■ **RECORD SET**:
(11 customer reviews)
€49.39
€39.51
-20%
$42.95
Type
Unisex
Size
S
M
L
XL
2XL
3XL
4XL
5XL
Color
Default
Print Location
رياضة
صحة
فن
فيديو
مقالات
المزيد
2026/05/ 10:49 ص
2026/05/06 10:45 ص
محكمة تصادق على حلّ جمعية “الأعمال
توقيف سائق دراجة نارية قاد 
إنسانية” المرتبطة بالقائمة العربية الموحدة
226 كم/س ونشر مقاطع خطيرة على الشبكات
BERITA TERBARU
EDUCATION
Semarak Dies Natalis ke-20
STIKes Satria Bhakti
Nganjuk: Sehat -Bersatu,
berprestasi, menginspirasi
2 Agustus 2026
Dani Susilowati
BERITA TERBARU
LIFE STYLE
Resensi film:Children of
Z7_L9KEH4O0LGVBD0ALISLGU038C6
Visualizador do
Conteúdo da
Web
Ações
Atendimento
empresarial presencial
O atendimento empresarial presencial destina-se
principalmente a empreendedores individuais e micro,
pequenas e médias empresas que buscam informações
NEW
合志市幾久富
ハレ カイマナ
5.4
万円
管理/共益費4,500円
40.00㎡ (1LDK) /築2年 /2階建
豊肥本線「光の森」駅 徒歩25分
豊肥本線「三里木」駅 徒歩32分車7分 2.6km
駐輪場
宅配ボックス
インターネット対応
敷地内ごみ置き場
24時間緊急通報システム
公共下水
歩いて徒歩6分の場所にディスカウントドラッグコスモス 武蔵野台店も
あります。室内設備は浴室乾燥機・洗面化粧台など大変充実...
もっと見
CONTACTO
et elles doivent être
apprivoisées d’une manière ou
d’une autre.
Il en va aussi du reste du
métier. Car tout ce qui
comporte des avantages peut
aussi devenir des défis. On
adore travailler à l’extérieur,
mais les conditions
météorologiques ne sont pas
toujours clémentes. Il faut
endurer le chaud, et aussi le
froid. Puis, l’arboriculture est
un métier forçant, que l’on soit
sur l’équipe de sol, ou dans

■ **JOB ITEM**: Every line above should be output exactly as it stands.

■ **SOLUTION**:
(11 customer reviews)
€49.39
€39.51
-20%
$42.95
Type
Unisex
Size
S
M
L
XL
2XL
3XL
4XL
5XL
Color
Default
Print Location
رياضة
صحة
فن
فيديو
مقالات
المزيد
2026/05/ 10:49 ص
2026/05/06 10:45 ص
محكمة تصادق على حلّ جمعية “الأعمال
توقيف سائق دراجة نارية قاد 
إنسانية” المرتبطة بالقائمة العربية الموحدة
226 كم/س ونشر مقاطع خطيرة على الشبكات
BERITA TERBARU
EDUCATION
Semarak Dies Natalis ke-20
STIKes Satria Bhakti
Nganjuk: Sehat -Bersatu,
berprestasi, menginspirasi
2 Agustus 2026
Dani Susilowati
BERITA TERBARU
LIFE STYLE
Resensi film:Children of
Z7_L9KEH4O0LGVBD0ALISLGU038C6
Visualizador do
Conteúdo da
Web
Ações
Atendimento
empresarial presencial
O atendimento empresarial presencial destina-se
principalmente a empreendedores individuais e micro,
pequenas e médias empresas que buscam informações
NEW
合志市幾久富
ハレ カイマナ
5.4
万円
管理/共益費4,500円
40.00㎡ (1LDK) /築2年 /2階建
豊肥本線「光の森」駅 徒歩25分
豊肥本線「三里木」駅 徒歩32分車7分 2.6km
駐輪場
宅配ボックス
インターネット対応
敷地内ごみ置き場
24時間緊急通報システム
公共下水
歩いて徒歩6分の場所にディスカウントドラッグコスモス 武蔵野台店も
あります。室内設備は浴室乾燥機・洗面化粧台など大変充実...
もっと見
CONTACTO
et elles doivent être
apprivoisées d’une manière ou
d’une autre.
Il en va aussi du reste du
métier. Car tout ce qui
comporte des avantages peut
aussi devenir des défis. On
adore travailler à l’extérieur,
mais les conditions
météorologiques ne sont pas
toujours clémentes. Il faut
endurer le chaud, et aussi le
froid. Puis, l’arboriculture est
un métier forçant, que l’on soit
sur l’équipe de sol, ou dans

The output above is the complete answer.